TOTAL SURVIVAL NORMAL DEVELOPMENT 1.7 9 g-1
Franks, 1980]), large frost transitions were observed at the end of the submergence (Figure 7.3), and evidence of survival suggested that the resulting ice crystals were detrimental. In contrast, the apparent absence of freezing transitions from the temperature profiles of dip-cooled axes between 0.8 and 0.3 g g-1 (Figure 7.3) suggests that their reduced heat load was efficiently dissipated by convective cooling during the dip. Hierarchical log-linear analysis of the effects of cooling (C), warming (W) and water content (H) on survival (S) of the wasp Poncirus trifoliata.
On the other hand, axes cooled within the AI sheet or at 3.3°C S·1 appeared to be more tolerant to slow warming than immersion-cooled axes, with damage predominating in shoots after heating at 67°C S·1 ( Fig. 8.1 e and f, respectively). At the light microscopic level, median longitudinal sections through the radicle of control axes showed well-defined regions of meristem initials (MI), which gave rise to the root cap (RC) distally and in the ground meristem (GM), elements of the vascular system. (VS) and procambium (PC) proximally (Fig. 8.2 a; anatomical terminology after Raven et al., 1992). Radially located around the central mother cells and tunic were the mitotically active initials of pit (PTM) and peripheral meristems (PM; Fig. 8.2 c), which gave rise to the procambium and shoot ground meristem (Fig. 8.2 b) .
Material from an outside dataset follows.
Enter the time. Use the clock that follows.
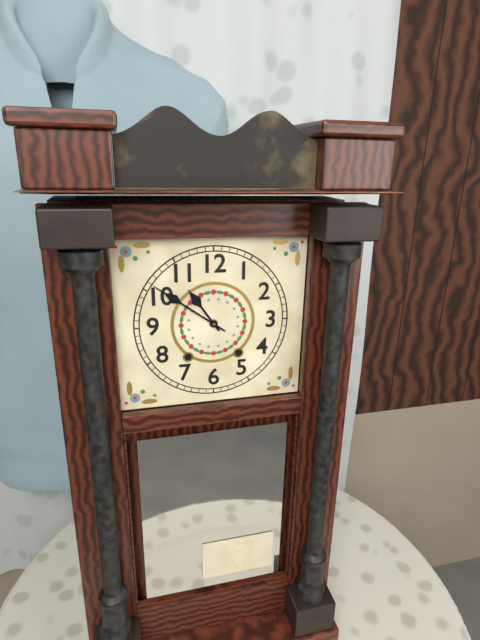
10:51
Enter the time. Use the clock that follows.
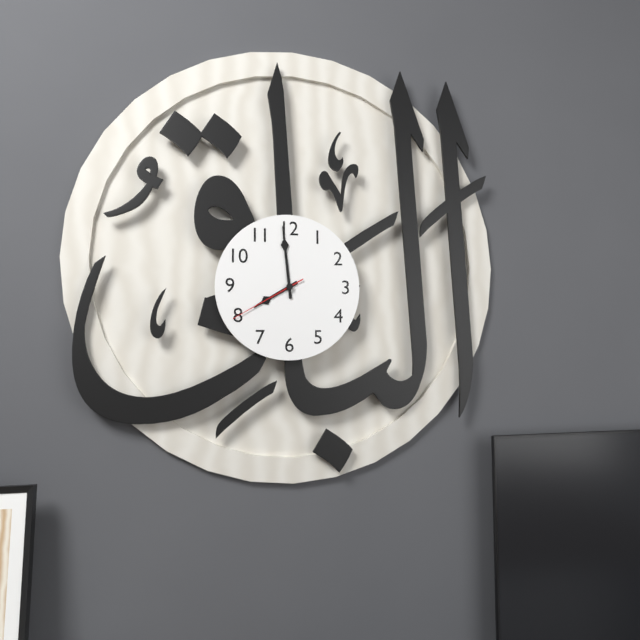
7:59:40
Accordingly, the differences in the size of ice crystals in the root and shoot cells between the treatments were assessed separately using one-way ANOVA. While fully hydrated axes, submerged cooled at 97°e S-1, appeared normal in FF replicates at low magnification (Fig. 8.5 a), closer inspection revealed that ice crystals had formed throughout the cytoplasm and most cellular compartments (Fig. 8.5 b). The vacuolar contents (V) often appeared uniform, and it is likely that this represented a solid mass of ice (Fig. 8.5f).
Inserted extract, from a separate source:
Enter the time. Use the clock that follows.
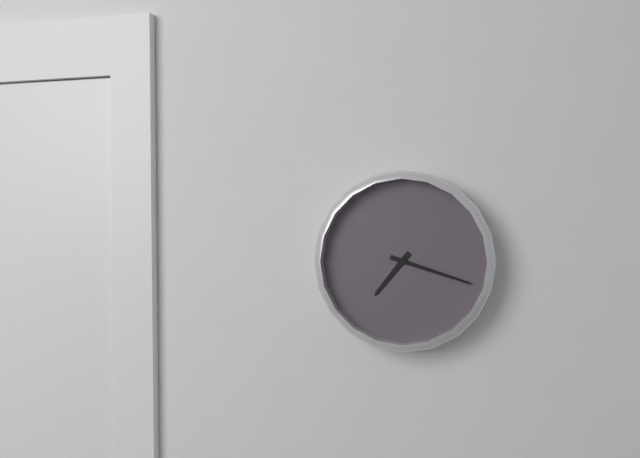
7:18
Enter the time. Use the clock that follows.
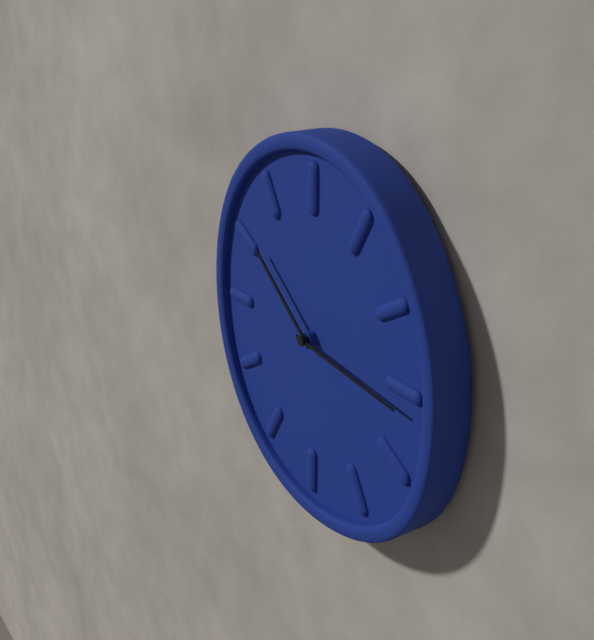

Plot of the frequency of ice crystals formed in cells from the root and shoot in shafts cooled at the indicated rates versus stacks of membrane fragments were occasionally observed attached to the outer leaflet of the nuclear envelope (arrows; Figure 8.6 d), suggesting that ice crystals or organelles pressing against the nucleus may have disrupted the regular fault plane. Ice crystals also formed on either side of the nuclear envelope, which could be clearly resolved in these cells (Fig. 8.7 d and e).
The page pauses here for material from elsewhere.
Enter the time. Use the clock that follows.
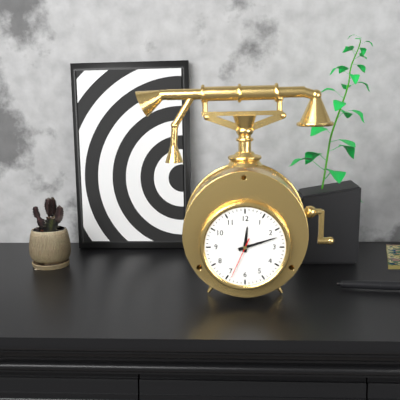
12:12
Ice sometimes appeared to penetrate the nuclear envelope, apparently through nuclear pores (arrow; Fig. 8.7 d), while at other times growth occurred within the inner and outer leaflets of the nuclear boundary (arrow; Fig. 8.7 e). Significantly, the matrices of organelles such as plastids (Fig. 8.7 d) and mitochondria (Fig. 8.7 f and g) appeared to be ice-free in approximately 80% of the cells investigated. Large areas of unfrozen cytoplasm were also observed, containing condensed - but apparently intact - ribosomal subunits and organelles (Fig. 8.8f).